§ **Exercise data**:

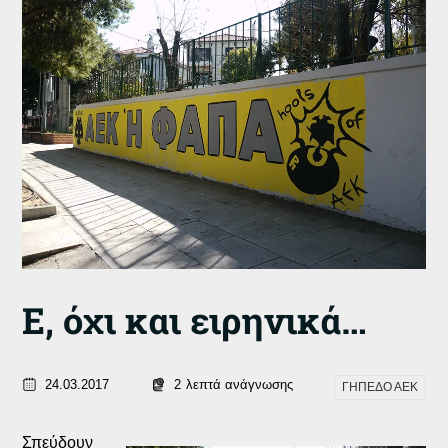
Ε, όχι και ειρηνικά…
24.03.2017
2
λεπτά ανάγνωσης
ΓΗΠΕΔΟ ΑΕΚ
Σπεύδουν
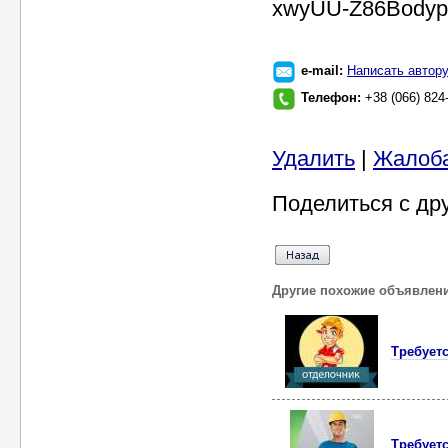
xwyUU-Z86Body
e-mail:
Написать автор
Телефон:
+38 (066) 824
Удалить
|
Жалоб
Поделиться с др
Другие похожие объявлен
Требуетс
Требует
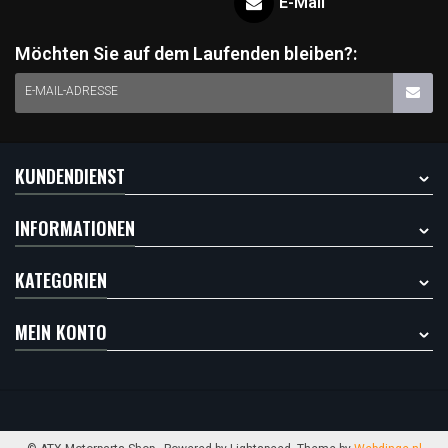
E-Mail
Möchten Sie auf dem Laufenden bleiben?:
E-MAIL-ADRESSE
KUNDENDIENST
INFORMATIONEN
KATEGORIEN
MEIN KONTO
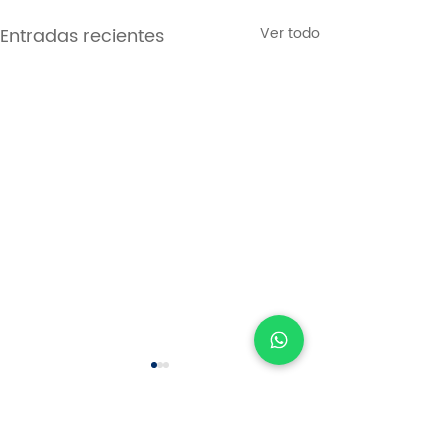
Entradas recientes
Ver todo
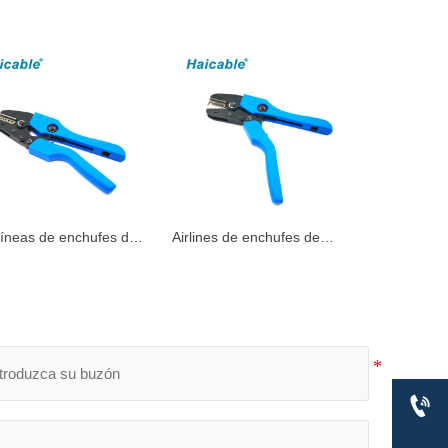
líneas de enchufes de
Airlines de enchufes de
acto torneados
contacto torneados
amientas de crimpado
Herramientas de crimpado
57
AN-156

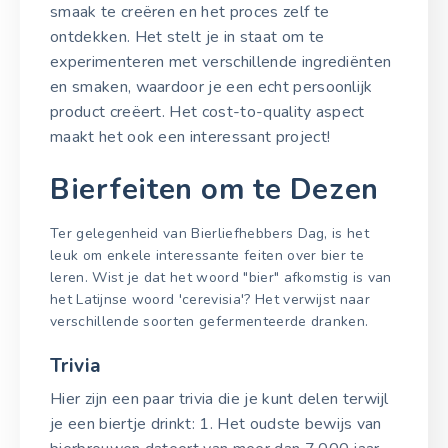
smaak te creëren en het proces zelf te
ontdekken. Het stelt je in staat om te
experimenteren met verschillende ingrediënten
en smaken, waardoor je een echt persoonlijk
product creëert. Het cost-to-quality aspect
maakt het ook een interessant project!
Bierfeiten om te Dezen
Ter gelegenheid van Bierliefhebbers Dag, is het
leuk om enkele interessante feiten over bier te
leren. Wist je dat het woord "bier" afkomstig is van
het Latijnse woord 'cerevisia'? Het verwijst naar
verschillende soorten gefermenteerde dranken.
Trivia
Hier zijn een paar trivia die je kunt delen terwijl
je een biertje drinkt: 1. Het oudste bewijs van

§ **Activity**: Lay out the stretch from the line containing "smaak te creëren en het proces zelf te" through the final line as a Markdown table with the columns Row and Line text, numbering each row and skipping any blank lines.

§ **Answer to this problem**:
| Row | Line text |
|---|---|
| 1 | smaak te creëren en het proces zelf te |
| 2 | ontdekken. Het stelt je in staat om te |
| 3 | experimenteren met verschillende ingrediënten |
| 4 | en smaken, waardoor je een echt persoonlijk |
| 5 | product creëert. Het cost-to-quality aspect |
| 6 | maakt het ook een interessant project! |
| 7 | Bierfeiten om te Dezen |
| 8 | Ter gelegenheid van Bierliefhebbers Dag, is het |
| 9 | leuk om enkele interessante feiten over bier te |
| 10 | leren. Wist je dat het woord "bier" afkomstig is van |
| 11 | het Latijnse woord 'cerevisia'? Het verwijst naar |
| 12 | verschillende soorten gefermenteerde dranken. |
| 13 | Trivia |
| 14 | Hier zijn een paar trivia die je kunt delen terwijl |
| 15 | je een biertje drinkt: 1. Het oudste bewijs van |